Bertrand Hallé tenait à parcourir le Canada et les États-Unis au volant d'un Ford, parce qu'il s'agit selon lui d'un puissant symbole américain. «Je l'ai acheté à Seattle avec près de 150 000 milles au compteur, nous a-t-il expliqué. J'ai bien tenté d'en trouver un ici, mais leurs châssis étaient tous pourris. J'ai mis 2000 heures dans la construction de mon campeur, chaque morceau a été gossé à la main, en m'inspirant des premières roulottes, construites dans les années 40.» Le bricoleur a aussi investi 4500 $ en réparations mécaniques, notamment en changeant la transmission, les pompes à eau et à essence et les lames de la suspension arrière.

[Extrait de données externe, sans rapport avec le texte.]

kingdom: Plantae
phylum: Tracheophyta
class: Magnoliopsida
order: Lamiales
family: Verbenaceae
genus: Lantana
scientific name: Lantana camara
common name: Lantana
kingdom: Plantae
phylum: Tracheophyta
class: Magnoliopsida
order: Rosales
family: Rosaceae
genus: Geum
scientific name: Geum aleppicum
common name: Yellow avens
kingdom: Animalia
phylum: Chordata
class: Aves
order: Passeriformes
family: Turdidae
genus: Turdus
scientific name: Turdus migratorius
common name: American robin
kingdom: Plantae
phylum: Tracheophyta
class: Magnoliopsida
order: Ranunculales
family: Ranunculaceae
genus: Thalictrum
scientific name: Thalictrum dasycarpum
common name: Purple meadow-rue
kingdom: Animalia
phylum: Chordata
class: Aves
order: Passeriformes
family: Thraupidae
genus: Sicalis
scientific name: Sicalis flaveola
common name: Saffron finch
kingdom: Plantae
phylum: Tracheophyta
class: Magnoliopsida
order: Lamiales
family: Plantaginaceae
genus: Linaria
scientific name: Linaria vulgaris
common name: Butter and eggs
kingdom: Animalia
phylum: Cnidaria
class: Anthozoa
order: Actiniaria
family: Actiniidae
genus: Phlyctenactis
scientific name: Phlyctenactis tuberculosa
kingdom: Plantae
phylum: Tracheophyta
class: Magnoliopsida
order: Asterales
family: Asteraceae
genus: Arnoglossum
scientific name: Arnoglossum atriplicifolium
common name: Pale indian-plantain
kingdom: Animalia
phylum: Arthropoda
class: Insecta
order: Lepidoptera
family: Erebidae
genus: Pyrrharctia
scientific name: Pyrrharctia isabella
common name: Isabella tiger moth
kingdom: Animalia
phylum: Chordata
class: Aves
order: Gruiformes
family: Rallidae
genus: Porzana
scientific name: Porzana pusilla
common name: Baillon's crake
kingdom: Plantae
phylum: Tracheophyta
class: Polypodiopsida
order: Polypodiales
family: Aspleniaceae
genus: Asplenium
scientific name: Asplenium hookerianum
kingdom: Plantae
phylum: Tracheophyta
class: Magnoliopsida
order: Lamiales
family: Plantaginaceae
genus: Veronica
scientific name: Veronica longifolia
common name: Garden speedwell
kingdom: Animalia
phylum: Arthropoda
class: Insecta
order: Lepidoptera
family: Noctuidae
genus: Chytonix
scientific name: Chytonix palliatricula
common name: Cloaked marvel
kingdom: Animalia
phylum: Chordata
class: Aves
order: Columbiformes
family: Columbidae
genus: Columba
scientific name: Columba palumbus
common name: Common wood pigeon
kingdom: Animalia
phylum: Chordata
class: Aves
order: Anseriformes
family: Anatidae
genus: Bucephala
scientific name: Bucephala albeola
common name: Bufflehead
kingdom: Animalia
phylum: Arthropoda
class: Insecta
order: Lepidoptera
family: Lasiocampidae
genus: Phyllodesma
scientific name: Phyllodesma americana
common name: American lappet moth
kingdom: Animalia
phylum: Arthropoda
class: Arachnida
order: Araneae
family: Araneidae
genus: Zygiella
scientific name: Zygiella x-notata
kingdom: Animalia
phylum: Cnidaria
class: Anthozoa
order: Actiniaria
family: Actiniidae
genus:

Quant à la section habitable, elle est truffée de sections escamotables qui cachent la toilette ou qui permettent d'aménager espaces de travail ou de cuisson. Celui qui n'avait jamais tenu un marteau ou un tournevis avant l'âge de 42 ans a taillé chacun des deux côtés dans une seule feuille de contreplaqué, le toit est en toile de polymère polie et vernie. Le tout est isolé avec des panneaux de polystyrène. «C'est parfaitement étanche, ça coupe même le son, je n'entends rien, même en ville», nous a assuré M. Hallé.

Photo François Roy, La Presse

Bertrand Hallé a taillé chacun des deux côtés de la section habitable dans une seule feuille de contreplaqué, le toit est en toile de polymère polie et vernie.

L'Amérique d'abord

Bertrand Hallé parle de son voyage comme de sa propre «route 66», en référence au mythe entourant la célèbre route américaine. «Ça fait 66 ans cette année que Jack Kerouac a écrit Sur la route, et 1951 est aussi mon année de naissance, a-t-il expliqué. Aussi, mon idée est d'être de retour à Montréal après 66 jours de voyage.»

Son itinéraire doit notamment l'amener à Hearst - «Pour aller voir des cousins» -, dans l'île de Vancouver - «Pour retrouver des gens chez qui j'ai travaillé» -, à Seattle - «Pour aller voir le petit mononcle qui m'a vendu mon camion» -, en Californie et ensuite lui faire suivre l'ancien tracé de la route 66, entre Phoenix et Chicago.

Bertrand Hallé voit ce premier voyage comme un projet pilote, parce qu'il a d'autres idées en tête. «L'an prochain, je veux amener mon campeur en Europe, nous a-t-il raconté. Avec mon autre VR, j'ai aussi l'intention de passer un moment à New York. Je vois tout ça comme un long détour avant de me rendre au cimetière. Mais ce n'est pas pour demain: ils vont me rentrer à coup de pelle au CHSLD, je ne suis pas à la veille d'arrêter!»

Modèle réduit

Bertrand Hallé a modifié à la main 101 petites voitures qu'il a vendues 50 $ pièce en appui à son voyage. Il a mis 600 heures sur le projet qui se veut aussi une forme de campagne de publicité. Plusieurs personnalités connues ont encouragé l'artisan voyageur en achetant un modèle réduit de son campeur, notamment Fred Pellerin, Lisa LeBlanc, Michel Barrette et Richard Desjardins.

Photo François Roy, La Presse

La section habitable est truffée de sections escamotables qui cachent la toilette ou qui permettent d'aménager espaces de travail ou de cuisson.